San Francisco 49ers quarterback Brock Purdy is an East Valley native who played at Perry in Gilbert. (Courtesy Terrell Lloyd/49ers.com)

By J.D. Hayworth

Hall of Fame catcher and noted clubhouse philosopher Yogi Berra offered a mathematically dubious calculation to describe the “mind games” within our national pastime. You might call it “Yogi’s Law.”

“Baseball is 90% mental. The other half is physical.”

Brock Purdy plays a different professional sport in a different era, but he probably would not deny the larger truth preceding Berra’s computation — especially in the wake of the Queen Creek native’s remarkable rookie season in the NFL.

Brock’s improbable rise from third-team reserve to San Francisco’s starting quarterback — with his successful string of seven straight victories — is the stuff of storybooks. 

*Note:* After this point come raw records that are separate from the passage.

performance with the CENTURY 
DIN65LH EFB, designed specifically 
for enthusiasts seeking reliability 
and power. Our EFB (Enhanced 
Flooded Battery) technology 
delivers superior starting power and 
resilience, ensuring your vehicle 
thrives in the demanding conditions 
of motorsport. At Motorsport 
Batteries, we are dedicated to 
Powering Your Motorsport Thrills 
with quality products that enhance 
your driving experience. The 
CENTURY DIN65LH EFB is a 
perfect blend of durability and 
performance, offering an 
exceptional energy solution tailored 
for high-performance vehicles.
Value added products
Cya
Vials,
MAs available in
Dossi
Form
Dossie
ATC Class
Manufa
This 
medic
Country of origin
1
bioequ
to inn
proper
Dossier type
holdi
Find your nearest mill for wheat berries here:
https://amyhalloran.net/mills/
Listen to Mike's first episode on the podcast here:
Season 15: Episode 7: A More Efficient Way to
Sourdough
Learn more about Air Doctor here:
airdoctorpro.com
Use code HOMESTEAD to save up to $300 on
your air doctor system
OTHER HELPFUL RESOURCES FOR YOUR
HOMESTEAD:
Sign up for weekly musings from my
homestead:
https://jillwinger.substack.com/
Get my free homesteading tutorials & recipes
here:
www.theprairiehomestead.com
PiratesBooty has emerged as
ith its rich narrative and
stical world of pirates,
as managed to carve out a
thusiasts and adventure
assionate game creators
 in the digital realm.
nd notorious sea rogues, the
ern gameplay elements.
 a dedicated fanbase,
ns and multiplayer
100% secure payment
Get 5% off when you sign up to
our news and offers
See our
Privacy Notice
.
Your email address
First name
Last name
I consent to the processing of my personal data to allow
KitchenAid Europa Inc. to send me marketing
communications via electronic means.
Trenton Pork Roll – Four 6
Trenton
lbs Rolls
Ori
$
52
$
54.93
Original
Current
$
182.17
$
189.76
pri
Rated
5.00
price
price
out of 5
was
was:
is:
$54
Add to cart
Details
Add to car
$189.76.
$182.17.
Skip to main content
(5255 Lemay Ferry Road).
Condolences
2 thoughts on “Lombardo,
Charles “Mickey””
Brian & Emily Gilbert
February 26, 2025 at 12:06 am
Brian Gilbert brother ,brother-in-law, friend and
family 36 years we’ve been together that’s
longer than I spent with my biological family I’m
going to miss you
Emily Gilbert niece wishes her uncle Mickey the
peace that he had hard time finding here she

As this column is being written, Purdy and his 49er teammates are preparing to visit Philadelphia to play the Eagles for the NFC Championship.

Dizzying heights, for sure… especially for his first year in pro football. But instead of a storybook, Purdy relies on the Good Book, and the Bible has imbued him with wisdom beyond his 23 years.

“Everything happens for a reason; it’s all a lesson from the Lord,” Brock has said.

A few hard knocks have supplemented Scripture and kept him humble.

Mononucleosis sidelined Purdy for the first three games of his junior season at Perry High and affected his standing among major college recruiters, who initially displayed minor interest. Then the big schools saw Brock’s big numbers in passing yardage for the Pumas and pounced with cat-like quickness — especially Alabama, which upped its offer from “preferred walk-on” to full scholarship.

Tuscaloosa ain’t Tinseltown, but the Crimson Tide’s head coach then appeared to take a page from the unnamed Hollywood casting director who reportedly said of Fred Astaire, “Can’t act, can’t sing, can dance a little.” 

 During Brock’s campus visit to Alabama, Nick Saban didn’t mince words, telling Purdy, “You’re below average in height. Your arm strength is whatever. Your accuracy is average.”

Whether it was candor meant to inspire Purdy or confusion with another recruit, Saban’s unvarnished assessment certainly proved motivational. It motivated Brock Purdy to pass on the perennial national power, take a close look at Texas A & M and finally choose Iowa State.

Purdy’s four years as a Cyclone were a whirlwind. Foreshadowing his NFL experience, he began his freshman season as a third-stringer, but soon became the starter, opening eight games and ending up with the sixth-best pass rating in the NCAA. His second season brought second-team All Big 12 Honors, and he was first team All-Conference his final two years.

April of last year brought another transition and an action some might consider an insult — or, as Yogi Berra might have called it, “Deja vu all over again.”

Purdy’s name was called at the NFL Draft but was the last name called and that final pick came with a nickname that is less than complimentary.

When San Francisco selected him with the 262nd — and concluding — pick of the draft, Purdy earned the title “Mr. Irrelevant.”

What might seem insulting at first glance was actually initiated as an honor. The late Paul Selata, who starred as a receiver first at Southern Cal and later with the 49ers, thought the last player picked should receive an “accolade” similar to the top selection.

So Selata began “Irrelevant Week” in 1976, bringing the bottom selection to Newport Beach, California, for a trip to Disneyland, a golf tournament, a regatta, and a celebrity roast, where “Mr. Irrelevant” is awarded the “Lowsman Trophy” — the opposite of the Heisman — get it?

There is a higher purpose to the “exercise in irrelevancy” — raising funds for charities such as SPIN — Serving People In Need — so Brock and his family gladly made the trip.

Now Purdy and the Niners face this fundamental truth: They are one win away from the Super Bowl.

Berra would caution that “it’s not over ’til it’s over.”

But regardless of the outcome, for Brock Purdy, this is just the beginning.